Patch management tools that utilise automation allow IT teams to monitor what will be patched in real-time as the patches are gathered from a range online resources. Combining patch management and privilege management in one solution enables devices and applications to be patched via a cloud component when they are outside the company network, so IT departments remain in control of the process.
Once a patch campaign is configured, the campaign automatically repeats each month. For example, if you configure your campaign to begin two days after Patch Tuesday, patch automation will accumulate all patches until the date you chose. More patch campaigns can be added to keep on top of all applications patching vulnerabilities. Additionally, integrating patch management with a unified endpoint management (UEM) platform will allow organisations to control what applications are downloaded to reduce occurrences of shadow IT. Integration will also help ensure applications across an enterprise’s device fleet are regularly patched, no matter where employees are working from.

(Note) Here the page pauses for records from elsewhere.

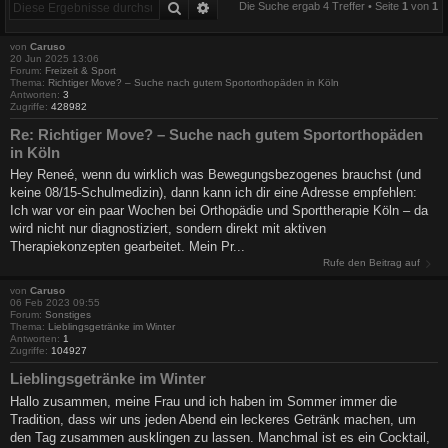
Suche
Erweiterte Suche
Die Suche ergab 4 Treffer • Seite
1
von
1
von
Caruso
20 Jun 2025 13:06
Forum:
Freizeit & Sport
Thema:
Richtiger Move? – Suche nach gutem Sportorthopäden in Köln
Antworten:
3
Zugriffe:
428982
Re: Richtiger Move? – Suche nach gutem Sportorthopäden
in Köln
Hey Reneé, wenn du wirklich was Bewegungsbezogenes brauchst (und
keine 08/15-Schulmedizin), dann kann ich dir eine Adresse empfehlen:
Ich war vor ein paar Wochen bei Orthopädie und Sporttherapie Köln – da
wird nicht nur diagnostiziert, sondern direkt mit aktiven
Therapiekonzepten gearbeitet. Mein Pr...
Rufe den Beitrag auf
von
Caruso
06 Feb 2023 09:55
Forum:
Sonstiges
Thema:
Lieblingsgetränke im Winter
Antworten:
1
Zugriffe:
104927
Lieblingsgetränke im Winter
Hallo zusammen, meine Frau und ich haben im Sommer immer die
Tradition, dass wir uns jeden Abend ein leckeres Getränk machen, um
den Tag zusammen ausklingen zu lassen. Manchmal ist es ein Cocktail,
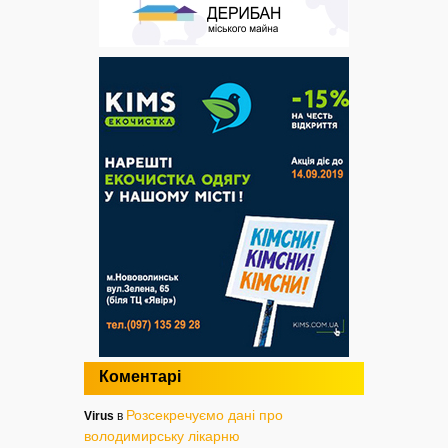
Коментарі
Розсекречуємо дані про
Virus
в
володимирську лікарню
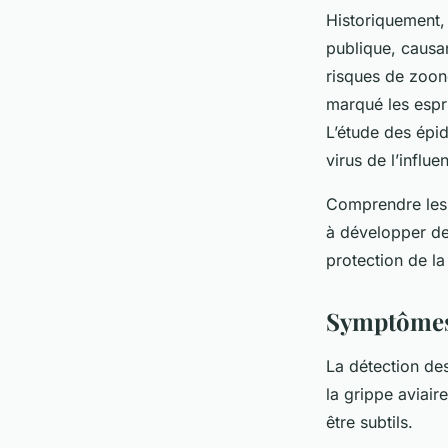
Historiquement, 
publique, causan
risques de zoon
marqué les espr
L’étude des épi
virus de l’influ
Comprendre les c
à développer des
protection de la
Symptômes 
La détection de
la grippe aviair
être subtils.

Security has lagged behind the rapid digital transformation witnessed over the past year. Cybercriminals have continued to take advantage of weak credentials and patches to gain access to business data. Using hyper-automation and Single Sign-On capabilities will contribute significantly towards eradicating those nuisances and creating a zero-trust security environment. As working from everywhere is set to continue, patch and access management practices need to be upgraded now.